Guess the Embouchure Type – Wild Bill Davidson and Ashley Alexander

It’s time for another “Guess the Embouchure Type.” This time I’m going to take a look at trumpet player Wild Bill Davis Davidson and trombonist Ashley Alexander and see if I can guess which embouchure type they have. Take a look at the below video and see what you think. My guess after the break.

Wild Bill Davis Davidson is a tough one, while Ashley Alexander’s is quite easy to spot. 

What makes Davis’s Davidson’s embouchure type so challenging to spot is partly the grainy low resolution of the video and partly because we don’t get a very long closeup of his chops.
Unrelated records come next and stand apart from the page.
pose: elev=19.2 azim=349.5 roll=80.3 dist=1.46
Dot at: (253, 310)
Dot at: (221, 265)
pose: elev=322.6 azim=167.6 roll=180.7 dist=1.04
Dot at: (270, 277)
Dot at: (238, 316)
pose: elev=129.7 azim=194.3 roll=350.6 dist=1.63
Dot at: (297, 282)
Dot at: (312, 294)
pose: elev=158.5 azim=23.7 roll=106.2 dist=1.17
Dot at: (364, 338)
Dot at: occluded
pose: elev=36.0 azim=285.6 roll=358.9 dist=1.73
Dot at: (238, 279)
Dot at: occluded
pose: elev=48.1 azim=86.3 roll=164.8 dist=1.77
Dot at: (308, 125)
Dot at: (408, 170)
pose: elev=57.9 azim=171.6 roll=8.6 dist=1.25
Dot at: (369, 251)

It looks like it’s one of the downstream types, as he has more upper lip inside the mouthpiece. He also hams it up a bit, moving his horn around as he attacks notes, rather than keeping everything steady (what I happen to recommend, rather than moving around so much unnecessarily). Just when he goes to attack a higher pitch at about 0:30 into the video the camera angle changes, so I can’t get a good look at his embouchure motion to tell if he belongs to a “very high placement” type or “medium high placement” type. His horn angle is pretty much straight out (and off a bit to the side which sometimes players need to do). This suggests the “very high placement,” but sometimes “medium high placements” have a horn angle like that too. So my best guess for now is “very high placement,” but I’ll have to look around and see if there are other videos of Davis Davidson playing where we can get a better look.
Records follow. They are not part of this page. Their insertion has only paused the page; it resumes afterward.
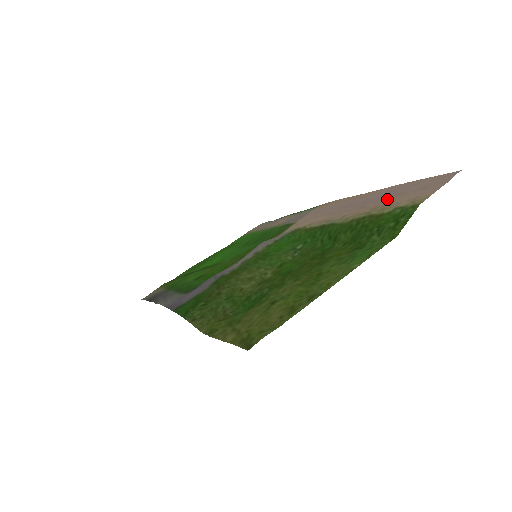
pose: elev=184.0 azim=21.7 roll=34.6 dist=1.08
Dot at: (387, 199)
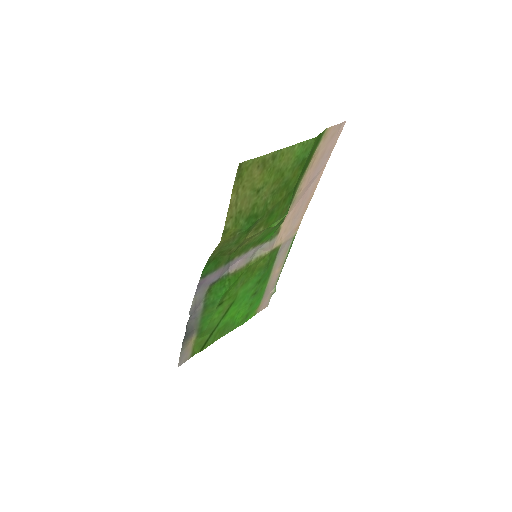
Dot at: (318, 161)
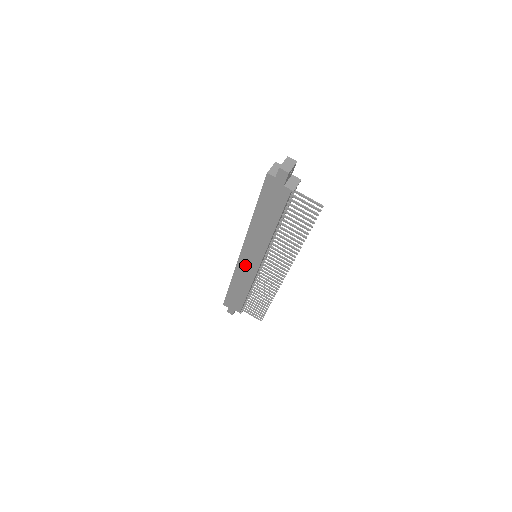
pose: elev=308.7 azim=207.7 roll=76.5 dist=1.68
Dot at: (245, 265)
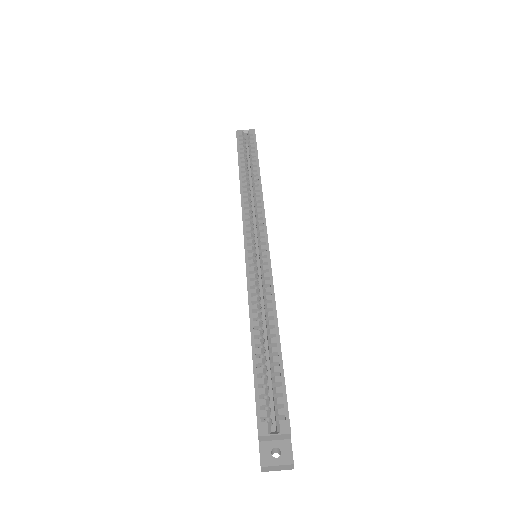
Dot at: occluded
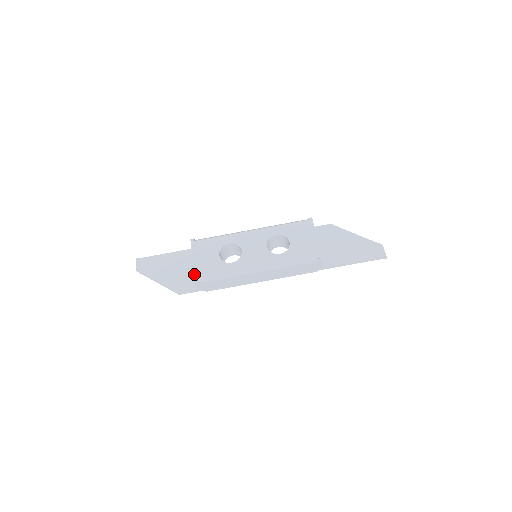
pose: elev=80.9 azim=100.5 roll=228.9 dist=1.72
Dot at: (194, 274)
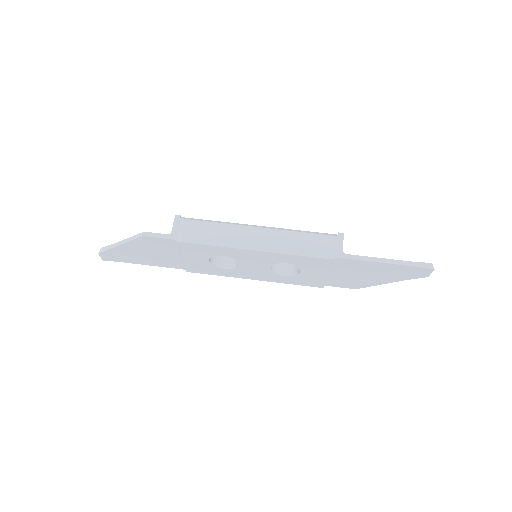
Dot at: occluded
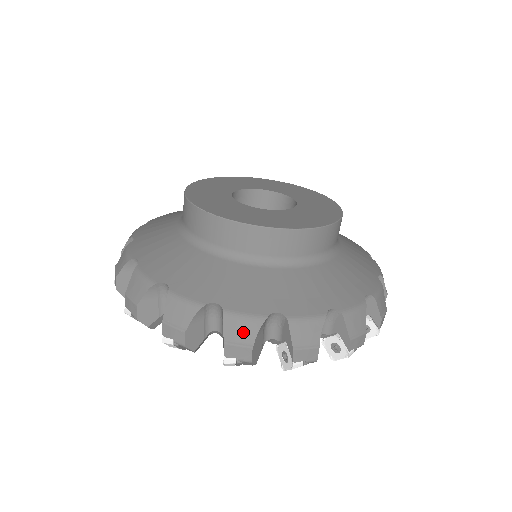
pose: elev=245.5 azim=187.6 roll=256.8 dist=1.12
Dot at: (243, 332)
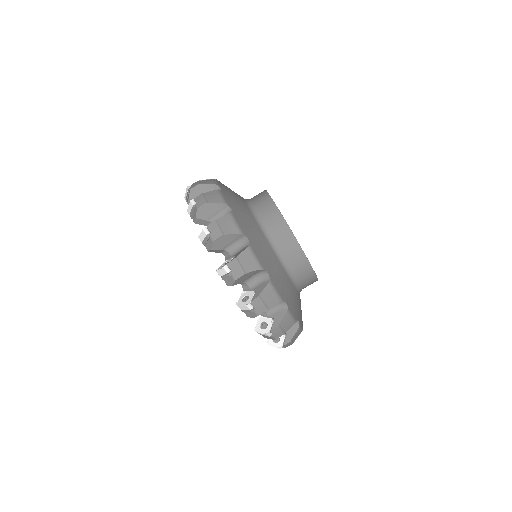
Dot at: (270, 299)
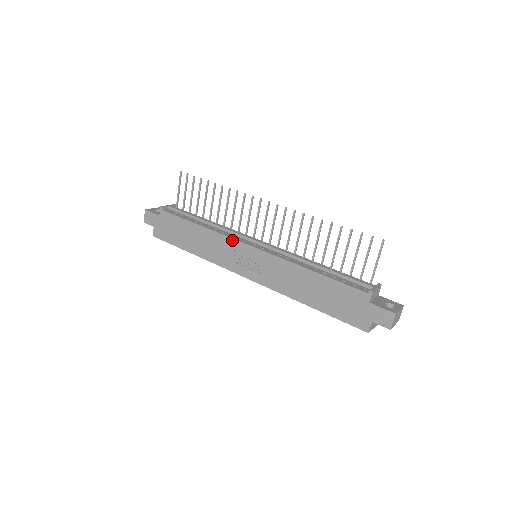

Ashley Alexander’s embouchure type is much easier to spot. With his extremely low placement there’s little doubt that he belongs to the “low placement” upstream type.
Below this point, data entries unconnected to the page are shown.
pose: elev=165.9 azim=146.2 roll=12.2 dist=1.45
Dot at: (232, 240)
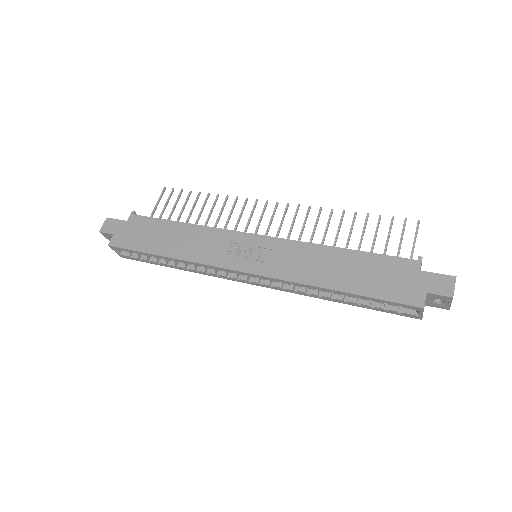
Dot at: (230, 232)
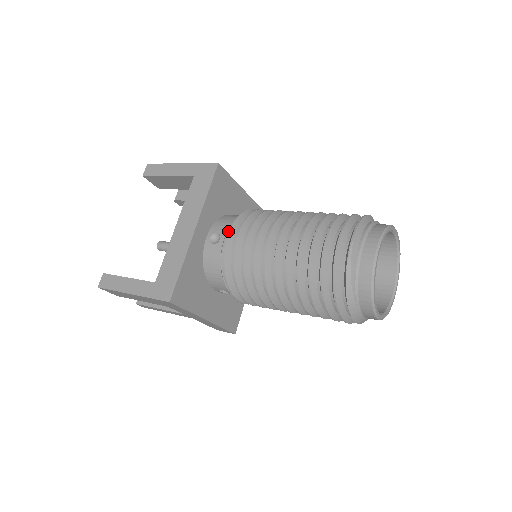
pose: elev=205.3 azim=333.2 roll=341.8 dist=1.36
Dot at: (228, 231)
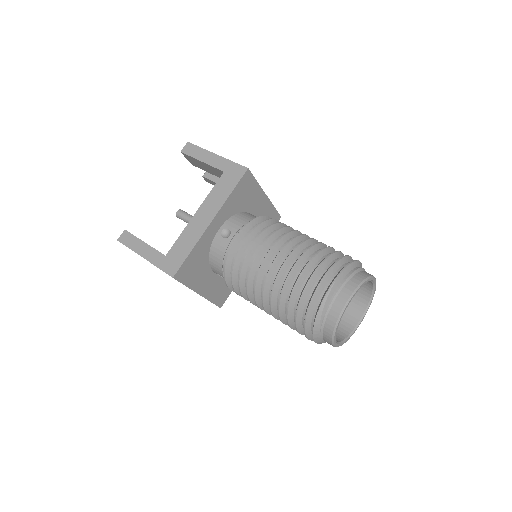
Dot at: (238, 233)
Alexander was known for playing the superbone, a combination slide and valve trombone. I’ve got a couple of LP records of Alexander’s big band playing charts written by one of my old teachers, Frank Mantooth. Not only are the charts on those records fantastic, but Alexander blows solos all over them and sounded absolutely fantastic. Those records haven’t been released on CD or for download as far as I know, which is a shame. I did see some YouTube rips of some of the tracks and they are worth checking out if you’re a fan of big bands and jazz trombone playing.